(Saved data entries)

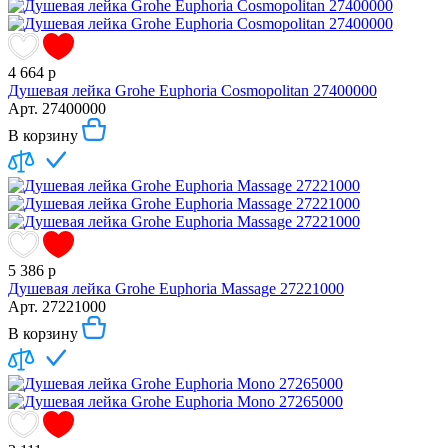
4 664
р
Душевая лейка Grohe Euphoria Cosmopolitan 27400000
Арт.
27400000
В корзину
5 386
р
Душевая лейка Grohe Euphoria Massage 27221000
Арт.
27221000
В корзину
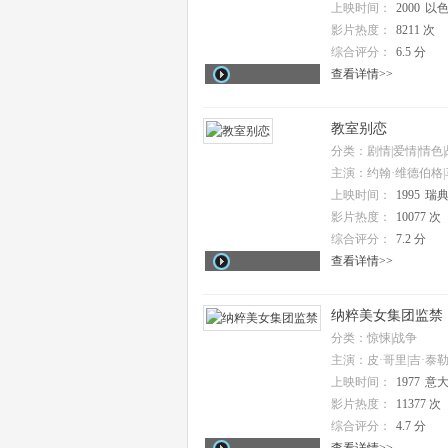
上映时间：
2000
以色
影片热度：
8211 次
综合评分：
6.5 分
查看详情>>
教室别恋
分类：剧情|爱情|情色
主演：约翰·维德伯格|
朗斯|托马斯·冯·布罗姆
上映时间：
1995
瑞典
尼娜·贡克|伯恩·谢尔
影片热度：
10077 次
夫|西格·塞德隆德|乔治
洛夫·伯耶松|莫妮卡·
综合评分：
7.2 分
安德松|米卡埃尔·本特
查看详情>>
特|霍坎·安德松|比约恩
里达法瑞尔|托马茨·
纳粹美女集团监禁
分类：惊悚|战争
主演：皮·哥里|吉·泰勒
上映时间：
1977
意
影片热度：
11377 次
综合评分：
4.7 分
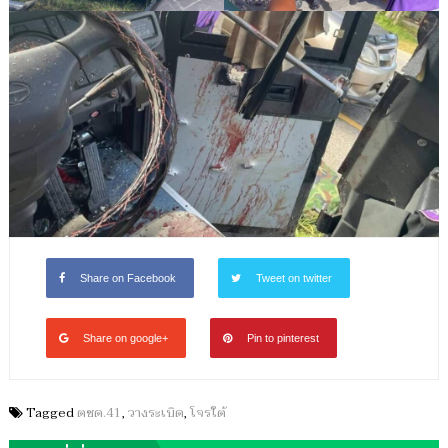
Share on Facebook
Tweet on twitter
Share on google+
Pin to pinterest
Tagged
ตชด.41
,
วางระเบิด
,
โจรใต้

...

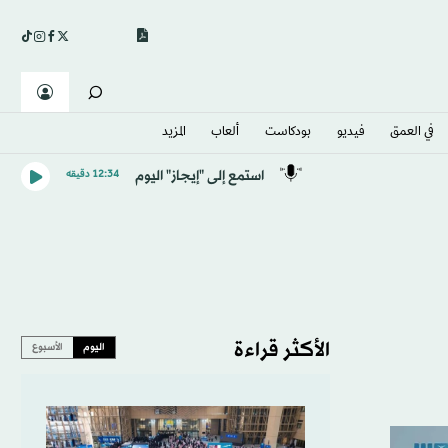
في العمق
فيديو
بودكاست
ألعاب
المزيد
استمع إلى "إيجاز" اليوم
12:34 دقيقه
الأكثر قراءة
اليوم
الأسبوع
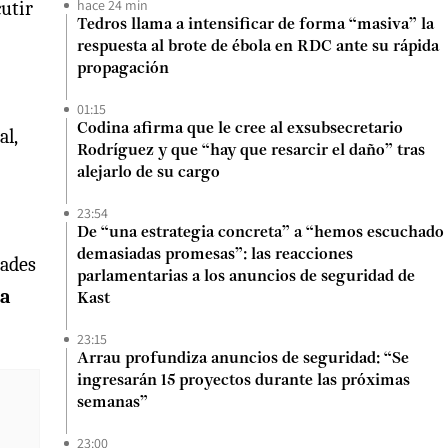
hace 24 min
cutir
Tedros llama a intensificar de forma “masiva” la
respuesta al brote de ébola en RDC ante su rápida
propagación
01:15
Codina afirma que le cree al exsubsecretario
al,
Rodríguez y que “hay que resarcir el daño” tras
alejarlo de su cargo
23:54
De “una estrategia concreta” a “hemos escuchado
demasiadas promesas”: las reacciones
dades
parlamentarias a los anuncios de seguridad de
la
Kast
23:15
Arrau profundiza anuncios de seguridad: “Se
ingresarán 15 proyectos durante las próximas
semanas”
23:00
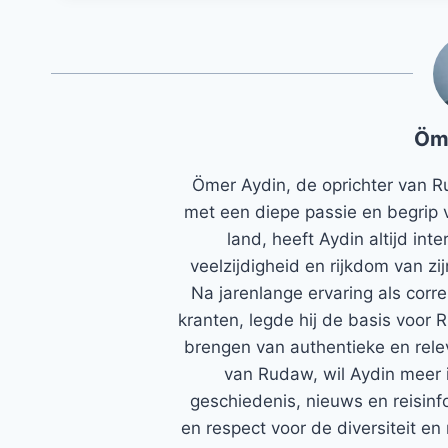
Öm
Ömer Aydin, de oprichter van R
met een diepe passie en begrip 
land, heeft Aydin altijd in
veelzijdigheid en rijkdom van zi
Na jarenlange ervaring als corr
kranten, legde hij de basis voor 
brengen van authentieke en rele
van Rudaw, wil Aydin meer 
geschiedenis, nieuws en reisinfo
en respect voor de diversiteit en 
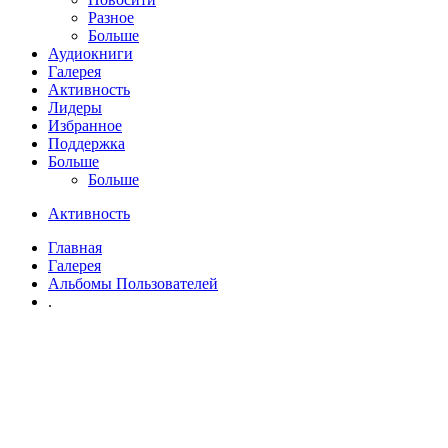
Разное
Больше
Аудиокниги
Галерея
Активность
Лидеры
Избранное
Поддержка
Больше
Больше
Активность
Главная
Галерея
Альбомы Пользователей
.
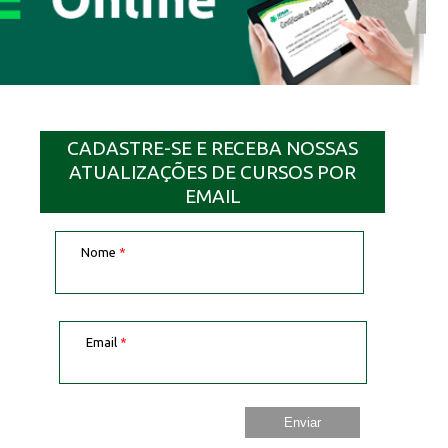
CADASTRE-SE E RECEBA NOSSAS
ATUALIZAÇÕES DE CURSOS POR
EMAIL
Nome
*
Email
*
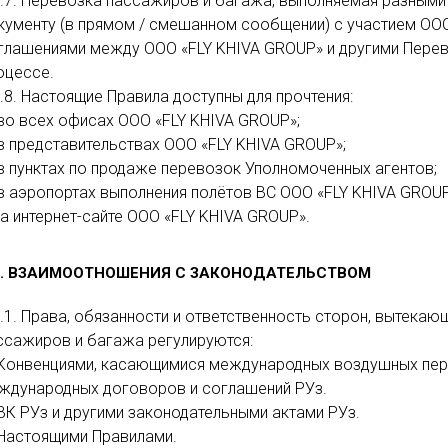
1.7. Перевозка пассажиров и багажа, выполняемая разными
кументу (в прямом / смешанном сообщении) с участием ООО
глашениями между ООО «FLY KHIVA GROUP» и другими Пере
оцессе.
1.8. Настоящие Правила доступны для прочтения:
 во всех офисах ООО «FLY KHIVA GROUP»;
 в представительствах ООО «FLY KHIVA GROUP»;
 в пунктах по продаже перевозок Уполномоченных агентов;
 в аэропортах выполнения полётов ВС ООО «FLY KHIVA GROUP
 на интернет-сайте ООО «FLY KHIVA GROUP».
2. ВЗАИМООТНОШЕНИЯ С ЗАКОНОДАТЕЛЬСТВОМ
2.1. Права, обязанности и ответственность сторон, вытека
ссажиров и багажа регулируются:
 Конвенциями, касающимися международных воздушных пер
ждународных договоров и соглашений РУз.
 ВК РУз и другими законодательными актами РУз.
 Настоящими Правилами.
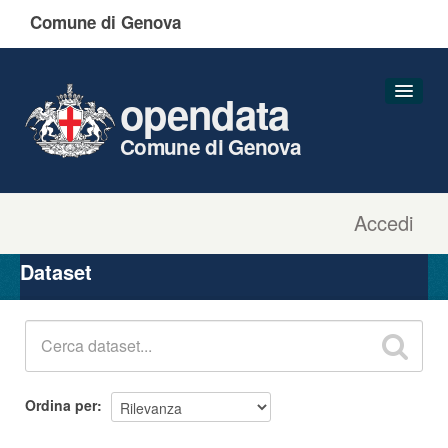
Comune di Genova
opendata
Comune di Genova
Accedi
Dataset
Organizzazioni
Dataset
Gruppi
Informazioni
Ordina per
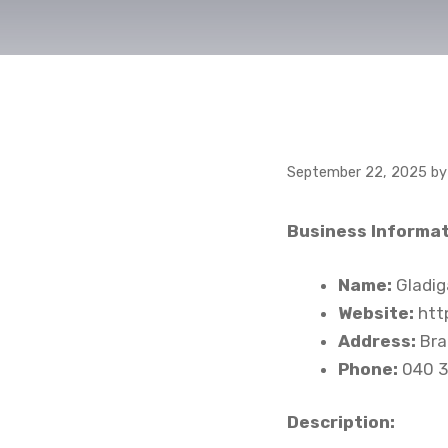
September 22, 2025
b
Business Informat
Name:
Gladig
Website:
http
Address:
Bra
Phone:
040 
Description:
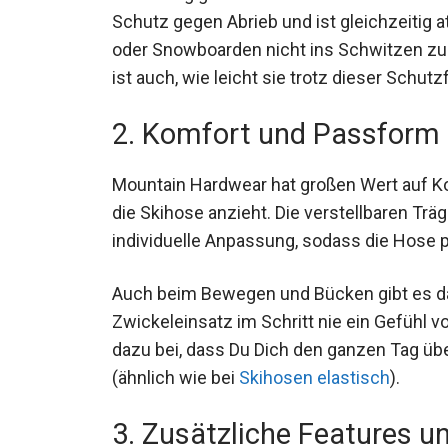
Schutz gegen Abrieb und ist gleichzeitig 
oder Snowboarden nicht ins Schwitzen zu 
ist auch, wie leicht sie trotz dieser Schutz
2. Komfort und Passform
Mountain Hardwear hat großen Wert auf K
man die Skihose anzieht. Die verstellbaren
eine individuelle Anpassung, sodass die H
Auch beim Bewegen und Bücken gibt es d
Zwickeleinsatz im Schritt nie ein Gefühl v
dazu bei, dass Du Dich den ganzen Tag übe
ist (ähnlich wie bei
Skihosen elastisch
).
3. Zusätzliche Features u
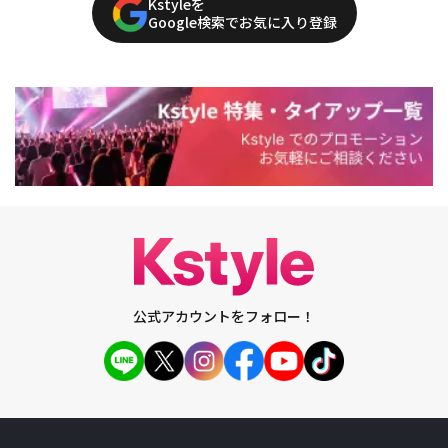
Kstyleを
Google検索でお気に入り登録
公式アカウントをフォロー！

== Exercise instructions ==
Look through the entries for the string "Schutz". Every line that has it belongs in the answer.

== Expected answer ==
Schutz gegen Abrieb und ist gleichzeitig 
ist auch, wie leicht sie trotz dieser Schutz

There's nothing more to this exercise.